Harris lives in Bristol, Conn., where ESPN is based, with Stephanie and their two children, Bryce, 18, and Tyra, 11.

He credits Old Dominion for his broadcasting ascent.

"I think to be a good broadcaster and a good journalist you need a certain amount of confidence," he says. "You put yourself out there to be criticized, for your work to be criticized. My ODU experience gave me that confidence because I was able to really get involved in campus student leadership organizations. ODU allowed me to grow up."

Since 2014, he's been back at Old Dominion in a new role - member of the Board of Visitors.

He describes the responsibility as "initially surreal," given his past at ODU as a student, and "eye-opening."

"I guess if anything jumped out at me early in my tenure on the board," he says, "it was that relationships like the one I had with Dana - student and teacher, mentor and mentee, friend - were not unique to me....Those relationships have been driven by this overarching attitude at ODU of 'What can we do to send these young people out to the world and be prepared?'"
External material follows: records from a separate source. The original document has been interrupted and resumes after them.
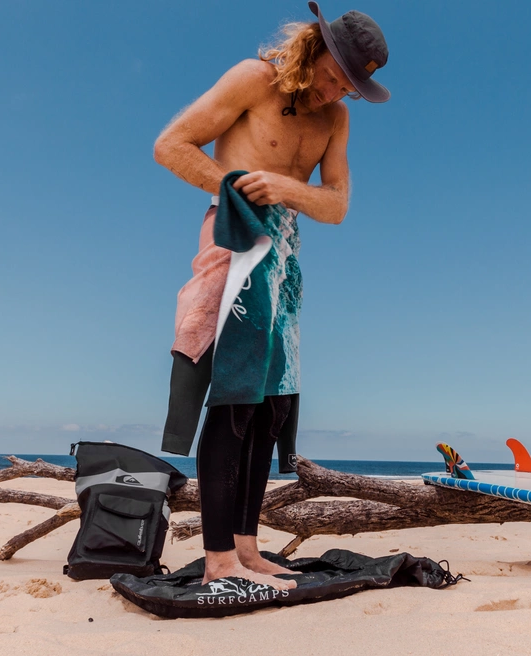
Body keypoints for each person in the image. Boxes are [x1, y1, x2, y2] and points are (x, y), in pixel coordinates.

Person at [154, 2, 390, 590]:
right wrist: (236, 187)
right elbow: (171, 145)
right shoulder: (252, 79)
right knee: (234, 398)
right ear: (314, 49)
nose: (337, 91)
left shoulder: (335, 120)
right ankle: (216, 561)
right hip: (236, 241)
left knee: (271, 406)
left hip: (285, 254)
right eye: (335, 75)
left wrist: (285, 188)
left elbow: (335, 206)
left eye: (351, 87)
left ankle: (247, 548)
His goal is to spread the word about Old Dominion.

"If there was one thing that I would like to see different - this is just me surfing in four times a year (to board meetings) - it's making sure that ODU is seen as a leading institution, not only in the state, but in the country. We were always like the little engine that could. Instead, people should think of ODU as the world class university that it is and not be afraid or ashamed of that."

In other words, keeping it real for Old Dominion, too.

James Burnett '98 is a strategic communications consultant and former journalist who worked for newspapers including The Boston Globe, Miami Herald, Milwaukee Journal Sentinel and Financial Times. He is co-founder of Cards in Color, dedicated to the positive portrayal of multiracial families and individuals in greeting cards.